■ What to produce:
Repeat nothing but the lines below running from the one containing "left eye: (333, 237)" to the one containing "right front paw: (616, 216)". Keep both end lines.

■ Supplied data:

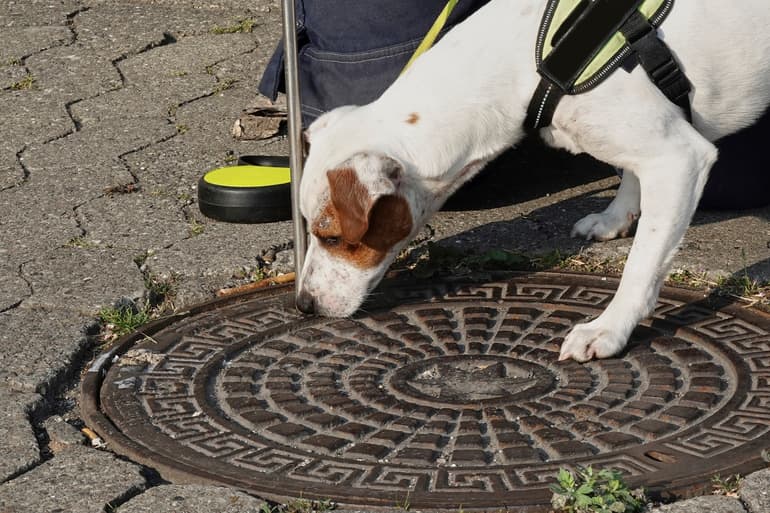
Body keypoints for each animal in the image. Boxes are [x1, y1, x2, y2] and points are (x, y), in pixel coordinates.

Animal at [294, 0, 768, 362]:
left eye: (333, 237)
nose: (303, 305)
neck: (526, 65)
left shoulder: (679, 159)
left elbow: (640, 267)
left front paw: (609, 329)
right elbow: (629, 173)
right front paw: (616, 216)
---
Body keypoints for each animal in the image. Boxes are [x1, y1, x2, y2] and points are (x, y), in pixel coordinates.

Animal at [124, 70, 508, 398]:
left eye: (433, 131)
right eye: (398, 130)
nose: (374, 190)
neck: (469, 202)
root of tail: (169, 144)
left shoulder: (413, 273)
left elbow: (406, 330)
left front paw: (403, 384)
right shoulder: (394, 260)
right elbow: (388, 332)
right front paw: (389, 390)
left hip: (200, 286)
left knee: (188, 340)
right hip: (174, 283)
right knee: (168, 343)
==
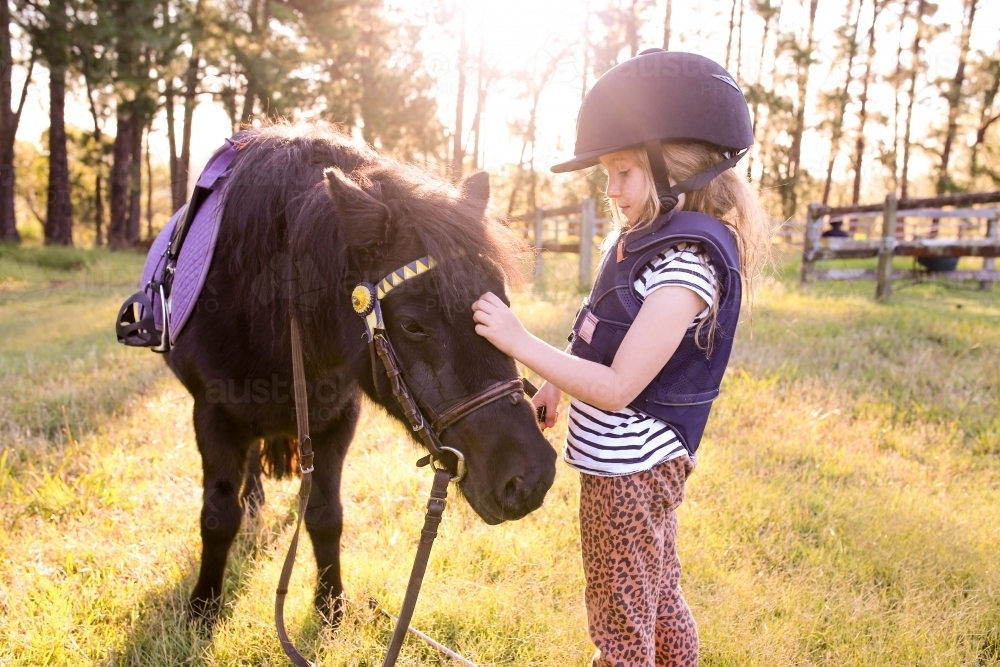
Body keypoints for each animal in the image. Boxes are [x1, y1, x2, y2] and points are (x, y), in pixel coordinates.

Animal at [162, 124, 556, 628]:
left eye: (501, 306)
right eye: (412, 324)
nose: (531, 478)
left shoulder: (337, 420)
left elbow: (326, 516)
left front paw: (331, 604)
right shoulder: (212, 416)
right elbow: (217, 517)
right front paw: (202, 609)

■ Exercise answer:
left eye: (333, 237)
nose: (303, 305)
neck: (526, 65)
left shoulder: (679, 159)
left elbow: (640, 267)
left front paw: (609, 329)
right elbow: (629, 173)
right front paw: (616, 216)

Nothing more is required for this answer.